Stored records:

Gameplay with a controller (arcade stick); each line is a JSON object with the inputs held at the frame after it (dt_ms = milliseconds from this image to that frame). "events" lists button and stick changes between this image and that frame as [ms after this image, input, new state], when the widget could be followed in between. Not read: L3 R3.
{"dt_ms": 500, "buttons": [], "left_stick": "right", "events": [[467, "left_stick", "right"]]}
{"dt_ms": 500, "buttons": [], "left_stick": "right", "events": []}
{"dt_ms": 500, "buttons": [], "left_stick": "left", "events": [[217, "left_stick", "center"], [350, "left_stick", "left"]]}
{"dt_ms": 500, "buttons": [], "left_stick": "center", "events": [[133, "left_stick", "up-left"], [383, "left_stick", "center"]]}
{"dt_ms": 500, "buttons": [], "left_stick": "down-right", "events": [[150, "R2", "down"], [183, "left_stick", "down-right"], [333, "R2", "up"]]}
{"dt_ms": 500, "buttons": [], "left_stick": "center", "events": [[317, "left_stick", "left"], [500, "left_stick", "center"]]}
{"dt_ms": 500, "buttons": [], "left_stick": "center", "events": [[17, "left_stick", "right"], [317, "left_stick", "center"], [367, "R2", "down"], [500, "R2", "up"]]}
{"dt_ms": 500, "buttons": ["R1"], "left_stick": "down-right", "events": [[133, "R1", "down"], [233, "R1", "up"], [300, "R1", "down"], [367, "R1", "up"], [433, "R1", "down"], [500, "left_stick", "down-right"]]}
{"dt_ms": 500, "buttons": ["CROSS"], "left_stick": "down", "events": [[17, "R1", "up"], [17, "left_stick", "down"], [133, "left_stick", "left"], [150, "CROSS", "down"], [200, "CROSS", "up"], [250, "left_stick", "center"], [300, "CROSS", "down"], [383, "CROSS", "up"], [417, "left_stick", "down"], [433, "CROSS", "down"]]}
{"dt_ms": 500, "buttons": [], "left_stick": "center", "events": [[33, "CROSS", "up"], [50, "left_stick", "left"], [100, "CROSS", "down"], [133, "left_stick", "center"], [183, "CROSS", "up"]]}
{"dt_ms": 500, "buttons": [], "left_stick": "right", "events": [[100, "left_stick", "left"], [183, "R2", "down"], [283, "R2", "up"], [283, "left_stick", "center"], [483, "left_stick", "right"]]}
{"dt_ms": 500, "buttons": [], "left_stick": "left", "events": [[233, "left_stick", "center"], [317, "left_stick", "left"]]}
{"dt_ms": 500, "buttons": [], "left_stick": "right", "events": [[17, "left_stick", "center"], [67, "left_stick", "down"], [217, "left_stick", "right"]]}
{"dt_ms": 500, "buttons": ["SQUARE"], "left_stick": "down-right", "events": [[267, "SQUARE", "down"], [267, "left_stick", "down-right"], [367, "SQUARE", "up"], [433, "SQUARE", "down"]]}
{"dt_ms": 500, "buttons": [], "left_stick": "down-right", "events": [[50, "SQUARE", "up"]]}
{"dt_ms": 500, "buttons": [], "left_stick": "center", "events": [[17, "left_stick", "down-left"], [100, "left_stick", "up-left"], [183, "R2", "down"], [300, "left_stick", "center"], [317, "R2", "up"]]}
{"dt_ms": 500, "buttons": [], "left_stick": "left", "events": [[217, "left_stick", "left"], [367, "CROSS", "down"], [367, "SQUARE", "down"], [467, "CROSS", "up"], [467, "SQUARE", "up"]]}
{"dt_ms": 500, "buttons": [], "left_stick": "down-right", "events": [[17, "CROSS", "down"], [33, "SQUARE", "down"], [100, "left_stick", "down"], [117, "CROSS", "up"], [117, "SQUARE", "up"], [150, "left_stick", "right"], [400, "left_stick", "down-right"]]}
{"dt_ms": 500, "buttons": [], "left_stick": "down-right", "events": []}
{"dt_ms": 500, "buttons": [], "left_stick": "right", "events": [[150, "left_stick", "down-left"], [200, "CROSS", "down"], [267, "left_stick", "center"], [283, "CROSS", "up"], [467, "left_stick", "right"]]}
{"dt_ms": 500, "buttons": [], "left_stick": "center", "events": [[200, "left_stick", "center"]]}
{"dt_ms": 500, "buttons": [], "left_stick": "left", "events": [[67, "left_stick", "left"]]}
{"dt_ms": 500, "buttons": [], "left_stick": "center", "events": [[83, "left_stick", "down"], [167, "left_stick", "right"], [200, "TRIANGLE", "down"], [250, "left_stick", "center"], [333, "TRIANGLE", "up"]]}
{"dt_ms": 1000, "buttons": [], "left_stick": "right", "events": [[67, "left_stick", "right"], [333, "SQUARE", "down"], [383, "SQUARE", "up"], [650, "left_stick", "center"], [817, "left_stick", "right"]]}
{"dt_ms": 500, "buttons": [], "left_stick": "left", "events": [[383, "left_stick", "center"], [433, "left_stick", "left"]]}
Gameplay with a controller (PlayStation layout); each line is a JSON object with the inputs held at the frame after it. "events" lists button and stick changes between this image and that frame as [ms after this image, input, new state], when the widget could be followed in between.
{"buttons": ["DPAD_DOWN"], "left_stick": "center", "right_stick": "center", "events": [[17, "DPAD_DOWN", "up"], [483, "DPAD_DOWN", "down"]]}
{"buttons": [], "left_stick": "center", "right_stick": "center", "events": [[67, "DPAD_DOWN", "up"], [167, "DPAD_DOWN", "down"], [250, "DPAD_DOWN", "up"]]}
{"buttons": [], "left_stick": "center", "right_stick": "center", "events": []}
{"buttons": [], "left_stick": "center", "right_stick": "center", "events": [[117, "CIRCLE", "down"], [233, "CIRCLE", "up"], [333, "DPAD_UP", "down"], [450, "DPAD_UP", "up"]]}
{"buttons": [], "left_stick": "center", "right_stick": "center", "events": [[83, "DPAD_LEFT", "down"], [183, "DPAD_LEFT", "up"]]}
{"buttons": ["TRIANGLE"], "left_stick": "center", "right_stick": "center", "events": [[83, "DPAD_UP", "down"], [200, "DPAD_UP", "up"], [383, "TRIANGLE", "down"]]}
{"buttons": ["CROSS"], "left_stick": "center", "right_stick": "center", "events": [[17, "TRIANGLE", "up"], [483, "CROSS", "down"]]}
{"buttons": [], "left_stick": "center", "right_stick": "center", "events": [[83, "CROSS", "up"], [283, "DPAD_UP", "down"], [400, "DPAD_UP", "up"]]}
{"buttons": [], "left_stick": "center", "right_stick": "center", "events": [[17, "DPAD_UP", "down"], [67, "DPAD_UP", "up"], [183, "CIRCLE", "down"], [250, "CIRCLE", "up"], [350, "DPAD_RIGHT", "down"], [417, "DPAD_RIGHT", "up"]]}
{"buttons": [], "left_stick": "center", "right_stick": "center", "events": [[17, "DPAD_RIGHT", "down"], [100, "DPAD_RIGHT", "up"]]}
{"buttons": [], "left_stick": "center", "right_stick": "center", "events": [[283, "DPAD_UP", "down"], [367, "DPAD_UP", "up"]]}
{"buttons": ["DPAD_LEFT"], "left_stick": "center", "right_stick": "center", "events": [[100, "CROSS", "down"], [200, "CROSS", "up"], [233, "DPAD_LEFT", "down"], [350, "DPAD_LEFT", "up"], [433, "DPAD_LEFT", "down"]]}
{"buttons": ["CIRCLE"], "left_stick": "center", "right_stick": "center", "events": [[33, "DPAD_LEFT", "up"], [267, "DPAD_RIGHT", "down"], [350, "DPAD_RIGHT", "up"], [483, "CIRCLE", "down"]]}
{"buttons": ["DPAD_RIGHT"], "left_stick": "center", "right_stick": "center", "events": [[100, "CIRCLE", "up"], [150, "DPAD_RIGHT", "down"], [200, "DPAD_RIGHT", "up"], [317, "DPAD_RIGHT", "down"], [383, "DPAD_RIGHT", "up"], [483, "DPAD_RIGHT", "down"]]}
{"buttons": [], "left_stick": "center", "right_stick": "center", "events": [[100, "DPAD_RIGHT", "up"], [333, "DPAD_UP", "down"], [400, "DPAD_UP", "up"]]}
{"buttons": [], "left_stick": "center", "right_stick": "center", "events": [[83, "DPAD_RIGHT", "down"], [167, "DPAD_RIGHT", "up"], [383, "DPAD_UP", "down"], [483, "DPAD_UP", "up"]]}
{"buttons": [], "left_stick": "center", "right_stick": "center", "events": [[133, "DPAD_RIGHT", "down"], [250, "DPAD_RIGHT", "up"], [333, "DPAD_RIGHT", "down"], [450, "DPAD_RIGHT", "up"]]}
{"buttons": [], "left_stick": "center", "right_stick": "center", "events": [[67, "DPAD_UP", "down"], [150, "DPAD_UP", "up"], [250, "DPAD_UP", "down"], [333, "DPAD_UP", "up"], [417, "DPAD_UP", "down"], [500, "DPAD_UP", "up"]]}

◆ **Required work**: For each line of the data that includes the word "could", return a copy of it.

◆ **Result of the exercise**:
Gameplay with a controller (arcade stick); each line is a JSON object with the inputs held at the frame after it (dt_ms = milliseconds from this image to that frame). "events" lists button and stick changes between this image and that frame as [ms after this image, input, new state], when the widget could be followed in between. Not read: L3 R3.
Gameplay with a controller (PlayStation layout); each line is a JSON object with the inputs held at the frame after it. "events" lists button and stick changes between this image and that frame as [ms after this image, input, new state], when the widget could be followed in between.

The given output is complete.